Minnesota will receive more than $50 million for opioid addiction treatment and prevention under a massive legal settlement reached between multiple states and the family behind Purdue Pharma, maker of OxyContin.
Attorney General Keith Ellison said Thursday that the Sackler family and its company will also be required to turn over a trove of more than 30 million documents said to detail Purdue Pharma's role in the country's long-running opioid crisis — which state officials say has killed nearly 5,000 Minnesotans since 2000.
If a judge approves Thursday's announced settlement, the Sackler family will pay more than $4.3 billion for opioid treatment efforts nationwide, one of the largest law enforcement settlements in history.
"The fact is you can always second-guess a settlement, and I'm sure people will — that's what they do," Ellison said. "But the bottom line is we are proud to stand with Minnesotans to get the resources they need as soon as they can and to tell the truth about what these folks did."
In a statement Thursday, Connecticut-based Purdue Pharma said it would "continue to work to build even greater consensus" for its reorganization plan, "which would transfer billions of dollars of value into trusts for the benefit of the American people and direct critically-needed medicines and resources to communities and individuals nationwide who have been affected by the opioid crisis."

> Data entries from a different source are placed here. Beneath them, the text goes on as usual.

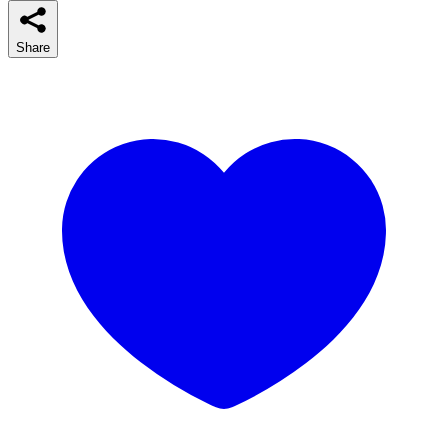
Share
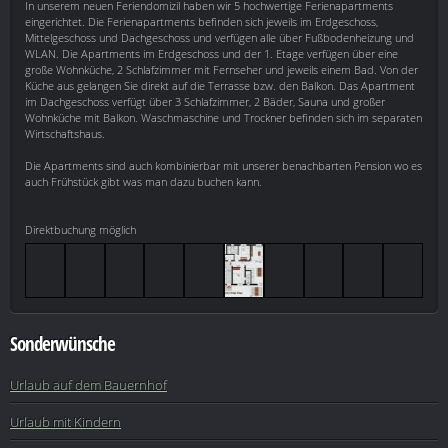
In unserem neuen Feriendomizil haben wir 5 hochwertige Ferienapartments
eingerichtet. Die Ferienapartments befinden sich jeweils im Erdgeschoss,
Mittelgeschoss und Dachgeschoss und verfügen alle über Fußbodenheizung und
WLAN. Die Apartments im Erdgeschoss und der 1. Etage verfügen über eine
große Wohnküche, 2 Schlafzimmer mit Fernseher und jeweils einem Bad. Von der
Küche aus gelangen Sie direkt auf die Terrasse bzw. den Balkon. Das Apartment
im Dachgeschoss verfügt über 3 Schlafzimmer, 2 Bäder, Sauna und großer
Wohnküche mit Balkon. Waschmaschine und Trockner befinden sich im separaten
Wirtschaftshaus.
Die Apartments sind auch kombinierbar mit unserer benachbarten Pension wo es
auch Frühstück gibt was man dazu buchen kann.
Direktbuchung möglich
Sonderwünsche
Urlaub auf dem Bauernhof
Urlaub mit Kindern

Minnesota first filed a consumer fraud lawsuit in Hennepin County in 2018 against Purdue Pharma, litigation modeled after successful efforts to sue tobacco companies. The state accused the company of deliberately minimizing its product's addictiveness and said that Purdue failed to sufficiently disclose the risks of long-term opioid use.
Minnesota alleged that Purdue misled health care providers about the benefits of opioids and made false statements in advertising, among other claims.
Ellison later added the Sackler family as defendants, alleging that the family personally carried out Purdue's deceptive sales and marketing practices. He claimed that the Sacklers "were involved with Purdue sales force decisions on a granular level."